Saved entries
= = =
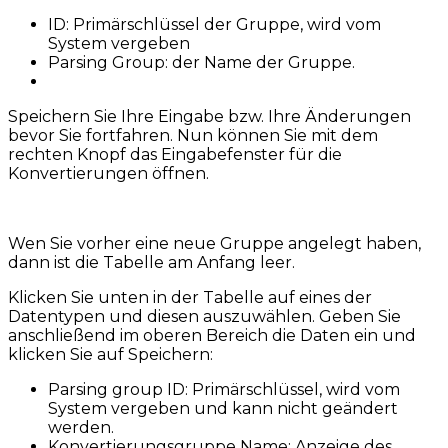
ID: Primärschlüssel der Gruppe, wird vom
System vergeben
Parsing Group: der Name der Gruppe.
Speichern Sie Ihre Eingabe bzw. Ihre Änderungen
bevor Sie fortfahren. Nun können Sie mit dem
rechten Knopf das Eingabefenster für die
Konvertierungen öffnen.
Wen Sie vorher eine neue Gruppe angelegt haben,
dann ist die Tabelle am Anfang leer.
Klicken Sie unten in der Tabelle auf eines der
Datentypen und diesen auszuwählen. Geben Sie
anschließend im oberen Bereich die Daten ein und
klicken Sie auf Speichern:
Parsing group ID: Primärschlüssel, wird vom
System vergeben und kann nicht geändert
werden.
Konvertierungsgruppe Name: Anzeige des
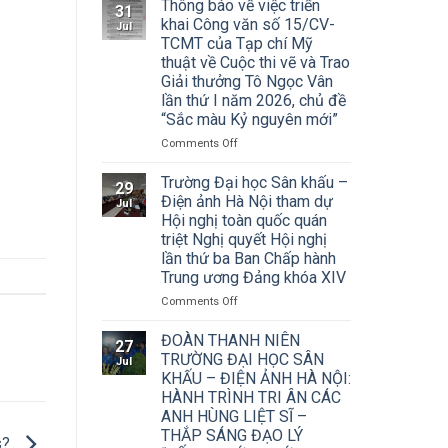
Thông báo về việc triển
31
khai Công văn số 15/CV-
Jul
TCMT của Tạp chí Mỹ
thuật về Cuộc thi vẽ và Trao
Giải thưởng Tô Ngọc Vân
lần thứ I năm 2026, chủ đề
“Sắc màu Kỷ nguyên mới”
on
Comments Off
Thông
báo
Trường Đại học Sân khấu –
29
về
Điện ảnh Hà Nội tham dự
Jul
việc
Hội nghị toàn quốc quán
triển
triệt Nghị quyết Hội nghị
khai
lần thứ ba Ban Chấp hành
Công
Trung ương Đảng khóa XIV
văn
số
on
Comments Off
15/CV-
Trường
TCMT
Đại
ĐOÀN THANH NIÊN
27
của
học
TRƯỜNG ĐẠI HỌC SÂN
Jul
Tạp
Sân
KHẤU – ĐIỆN ẢNH HÀ NỘI:
chí
khấu
HÀNH TRÌNH TRI ÂN CÁC
Mỹ
–
ANH HÙNG LIỆT SĨ –
thuật
Điện
về
THẮP SÁNG ĐẠO LÝ
ảnh
s?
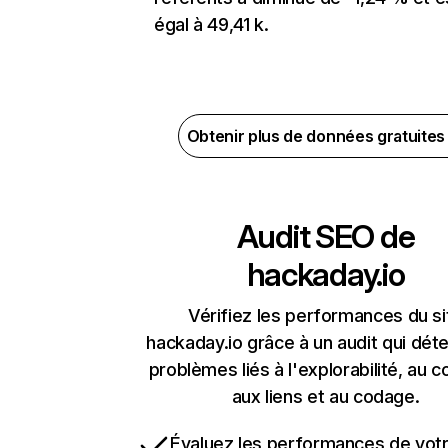
égal à 49,41 k.
Obtenir plus de données gratuite
Audit SEO de
hackaday.io
Vérifiez les performances du si
hackaday.io grâce à un audit qui déte
problèmes liés à l'explorabilité, au c
aux liens et au codage.
Évaluez les performances de votr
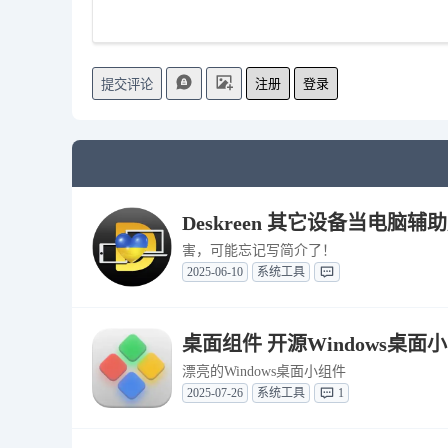
注册
登录
提交评论
Deskreen 其它设备当电脑辅助
害，可能忘记写简介了！
2025-06-10
系统工具
桌面组件 开源Windows桌面小部件
漂亮的Windows桌面小组件
2025-07-26
系统工具
1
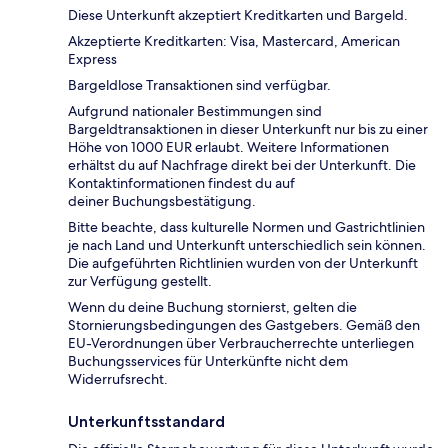
Diese Unterkunft akzeptiert Kreditkarten und Bargeld.
Akzeptierte Kreditkarten: Visa, Mastercard, American
Express
Bargeldlose Transaktionen sind verfügbar.
Aufgrund nationaler Bestimmungen sind
Bargeldtransaktionen in dieser Unterkunft nur bis zu einer
Höhe von 1000 EUR erlaubt. Weitere Informationen
erhältst du auf Nachfrage direkt bei der Unterkunft. Die
Kontaktinformationen findest du auf
deiner Buchungsbestätigung.
Bitte beachte, dass kulturelle Normen und Gastrichtlinien
je nach Land und Unterkunft unterschiedlich sein können.
Die aufgeführten Richtlinien wurden von der Unterkunft
zur Verfügung gestellt.
Wenn du deine Buchung stornierst, gelten die
Stornierungsbedingungen des Gastgebers. Gemäß den
EU-Verordnungen über Verbraucherrechte unterliegen
Buchungsservices für Unterkünfte nicht dem
Widerrufsrecht.
Unterkunftsstandard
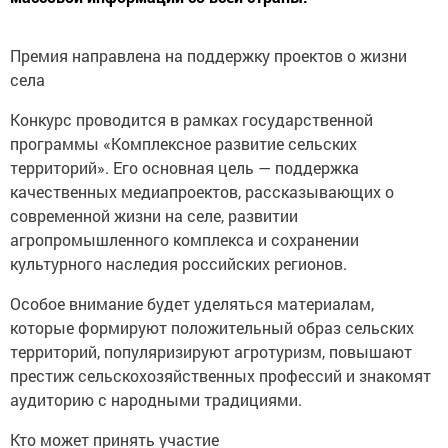
Премия направлена на поддержку проектов о жизни
села
Конкурс проводится в рамках государственной
программы «Комплексное развитие сельских
территорий». Его основная цель — поддержка
качественных медиапроектов, рассказывающих о
современной жизни на селе, развитии
агропромышленного комплекса и сохранении
культурного наследия российских регионов.
Особое внимание будет уделяться материалам,
которые формируют положительный образ сельских
территорий, популяризируют агротуризм, повышают
престиж сельскохозяйственных профессий и знакомят
аудиторию с народными традициями.
Кто может принять участие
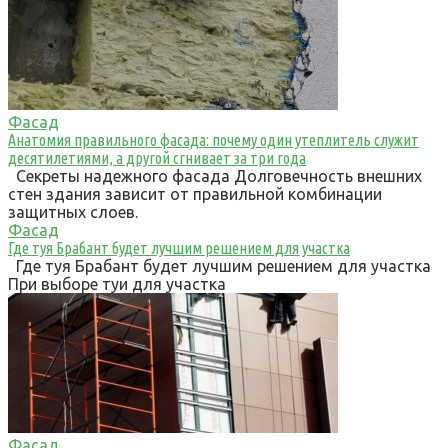
Фасад
Анатомия правильного фасада: почему один утеплитель служит
десятилетиями, а другой сгнивает за три года
Секреты надежного фасада Долговечность внешних
стен здания зависит от правильной комбинации
защитных слоев.
Фасад
Где туя Брабант будет лучшим решением для участка
Где туя Брабант будет лучшим решением для участка
При выборе туи для участка
Фасад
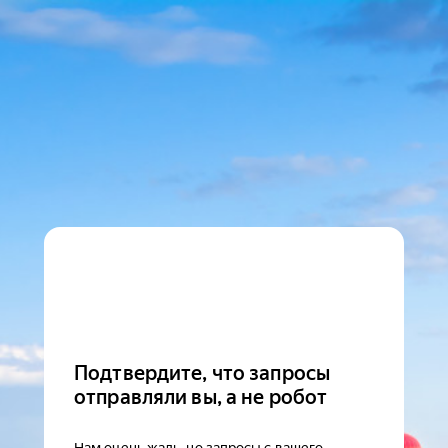
Подтвердите, что запросы
отправляли вы, а не робот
= = =
### EXERCISE OBJECTIVE
Each line above that contains the string "hackaday" should be copied.

### TASK OUTPUT
hackaday.io
hackaday.io grâce à un audit qui déte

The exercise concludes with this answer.